Bottom-up practices were fully exercised for selection of health issues and agendas through participation of NGOs, civil societies and government representatives in the process of health movement.

DORP is already carrying an integrated approach of health care systems the slums of Dhaka and in the coastal area of Banskhali in Chittagong district, with the support of CORDAID, the Netherlands, through health services, sanitation, drinking water provisions combating water borne diseases, education, awareness and skill training programme which is supported by credit facilities for economic uplift of the deprived poor community.

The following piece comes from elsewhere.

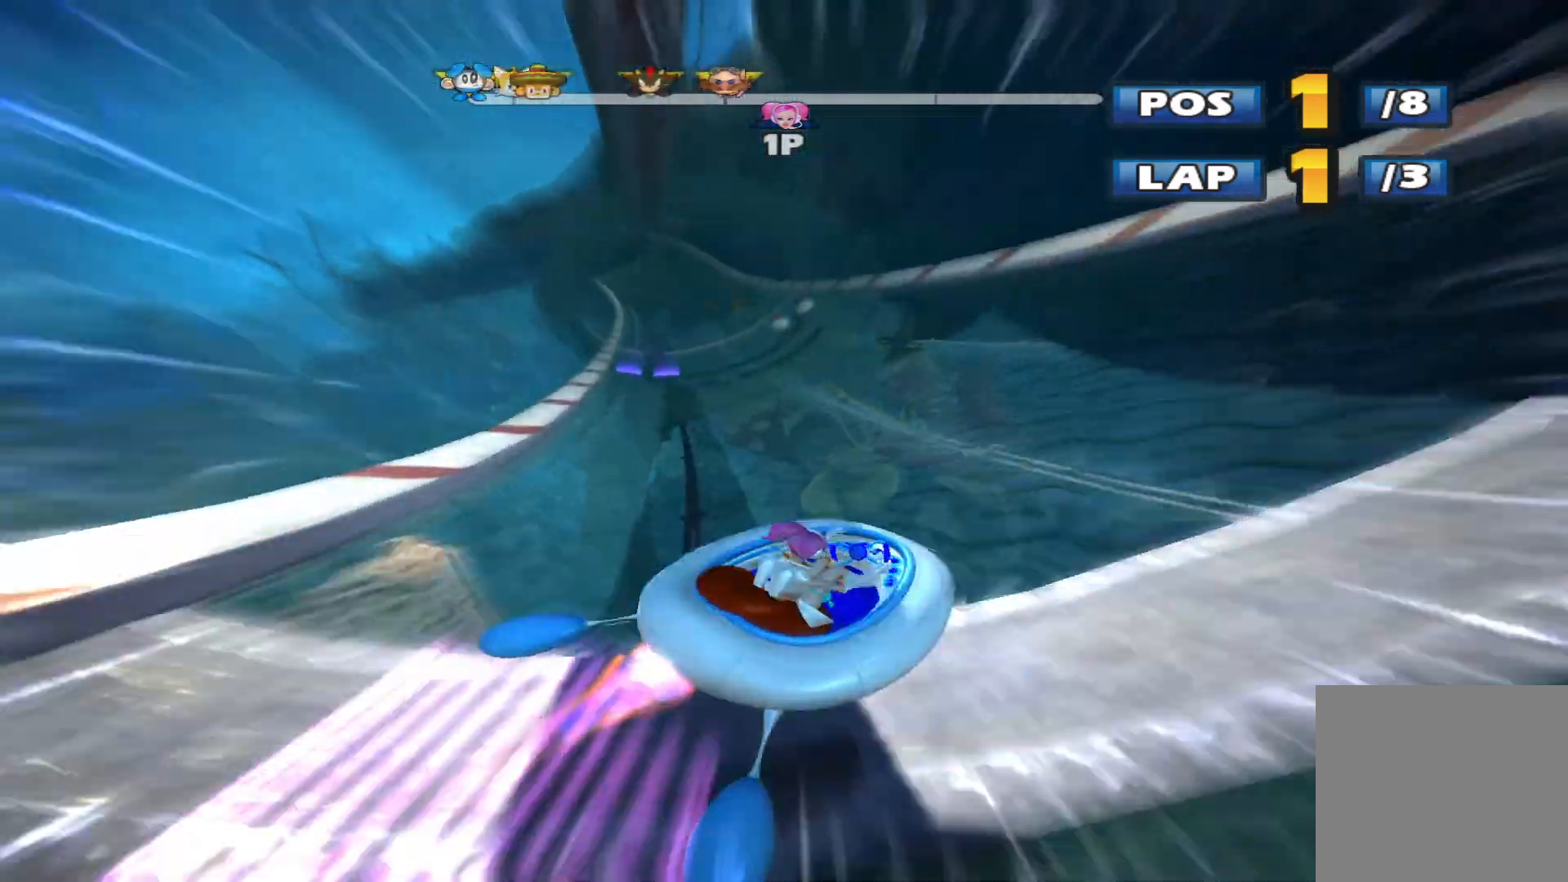
{"buttons": ["R2"], "left_stick": "left", "events": [[433, "left_stick", "left"], [500, "L2", "up"]]}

Participation of community people to develop themselves and their declarations:

A search for comprehensive development putting health in the heart to achieve the following determinants:

* Participation of all to keep everybody's home neat and clean.

* Use sanitary latrines.

* Maintain health card and health Insurance.

* Adopting the agendas of primary health care : Polio, Hooping cough, DPT, TB, measles through proper vaccinations and preventive measures.

* Use safe drinking water

* Nutrition balanced agro farming and food habits.

* Population control and planned family.

* Safe motherhood and reduction child mortality rate

* Fruits, herbal and medicinal plants at all homestead/yard.

* All children above 5 years are school attendants.

* Increase use of organic fertilisers and compost materials as agro nutrients.

* Proper fish culture at all ponds and water bodies.

* Increased home farming, poultry and livestock.

* Disaster preparedness by all.

* Work together through cooperation and solidarity action for poverty alleviation.

* Formation of village committee, to solve problems by their own initiatives. Establishing linkage with local governments, thana, district and other national administrations to tap available resources.

* Voting for capable and dedicated representatives for promotion of good governance.

The writer is Secretary General, Development Organisation of the Rural Poor (DORP), Dhaka. The article is based on a memorandum submitted to the CEC early last month.